** Source text follows **
Tyler Kaufman/Associated Press

Anthony Davis Became Lakers' 'Only Chance to Get a Star' Next to LeBron in LA

Ken Berger

As the Los Angeles Lakers ventured into a precarious offseason—through the playoff-less first year of LeBron James, past the bizarre departure of Magic Johnson and all its aftermath—one truth became clear in rival front offices around the league.

If the Lakers wanted a top-shelf star to lift some of the burden from James' shoulders next season, they had better pull off a trade for Anthony Davis.

"It might be their only chance to get a star this summer," a high-profile agent told Bleacher Report.

And so the news Saturday that L.A. had finally landed AD in a trade with the New Orleans Pelicans, as ESPN's Adrian Wojnarowski reported, was more than a coup. It was a necessity. Even before the catastrophic injuries suffered by Warriors stars Kevin Durant and Klay Thompson during the NBA Finals, the Lakers' hopes for a big free-agent score were dwindling, multiple league sources told B/R.

Though free-agent meetings technically can't be arranged until the start of the moratorium, which begins at 6 p.m. ET on June 30 this year, it's standard practice for teams to emerge from the Chicago draft combine in May with at least some soft commitments from agents. But as one Western Conference executive put it, the Lakers left Chicago last month "empty-handed."
** End of Source text **
** Entries supplied follows **
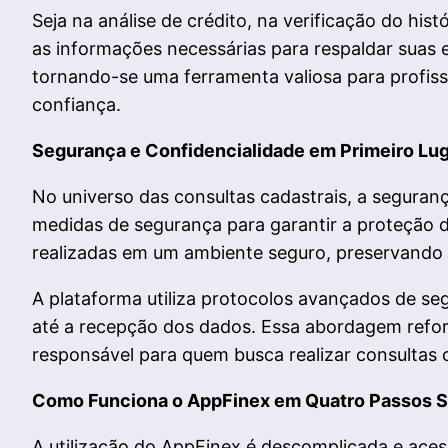
Seja na análise de crédito, na verificação do his
as informações necessárias para respaldar suas
tornando-se uma ferramenta valiosa para profis
confiança.
Segurança e Confidencialidade em Primeiro Lu
No universo das consultas cadastrais, a segura
medidas de segurança para garantir a proteção d
realizadas em um ambiente seguro, preservando a
A plataforma utiliza protocolos avançados de se
até a recepção dos dados. Essa abordagem refor
responsável para quem busca realizar consultas
Como Funciona o AppFinex em Quatro Passos S
A utilização do AppFinex é descomplicada e aces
** End of Entries supplied **
Required actions.
1: Decide whether each statement below agrees with the article on the Lakers' trade for Anthony Davis: (a) The Lakers reached the playoffs in LeBron James' first year with the team. (b) The Lakers acquired Davis in a trade with the New Orleans Pelicans. (c) The free-agency moratorium begins at 6 p.m. ET on July 1. Answer yes or no for each, and quote the deciding words of the article.
2: Proceed with the article on the Lakers' trade for Anthony Davis, starting after its last sentence.

Answer list.
1:
(a) No: "through the playoff-less first year of LeBron James"
(b) Yes: "L.A. had finally landed AD in a trade with the New Orleans Pelicans"
(c) No: "which begins at 6 p.m. ET on June 30 this year"

2:
There were a few factors. It didn't help that the Lakers won only 37 games and missed the playoffs—James' first non-playoff season since his second year in the league. Johnson so awkwardly stepping down from his job as team president—and then throwing shade at almost everyone in his wake—did nothing to dispel prospective free agents' fears about the lack of leadership and organizational stability in the purple-and-gold recesses of Staples Center.

But a trip to the draft lottery and organizational dysfunction weren't the biggest factors resonating with stars who might otherwise consider the Lakers, said two people who are close to multiple top-level free agents.

The biggest factor? LeBron.

"It's not that he got hurt; it's that even when he wasn't hurt, they felt like for the first time in his career, he didn't look like LeBron—especially defensively," a longtime Eastern Conference executive told B/R. "If you're a top-level player and you're going to L.A. to play with LeBron, and it's the first time you don't feel like he's actually LeBron, that's not going to get better."

Jae C. Hong/Associated Press

James will turn 35 in December of his 17th NBA season, and he's coming off a year in which he played a career-low 55 games. Everything about his career to this point has defied belief, especially when it comes to his durability. But he's at the stage when decline happens fast.

Even before Durant and Thompson went down with injuries that are expected to cost them all or most of the 2019-20 season, the Lakers were not on their short list of teams to consider this summer, two people familiar with their plans told B/R.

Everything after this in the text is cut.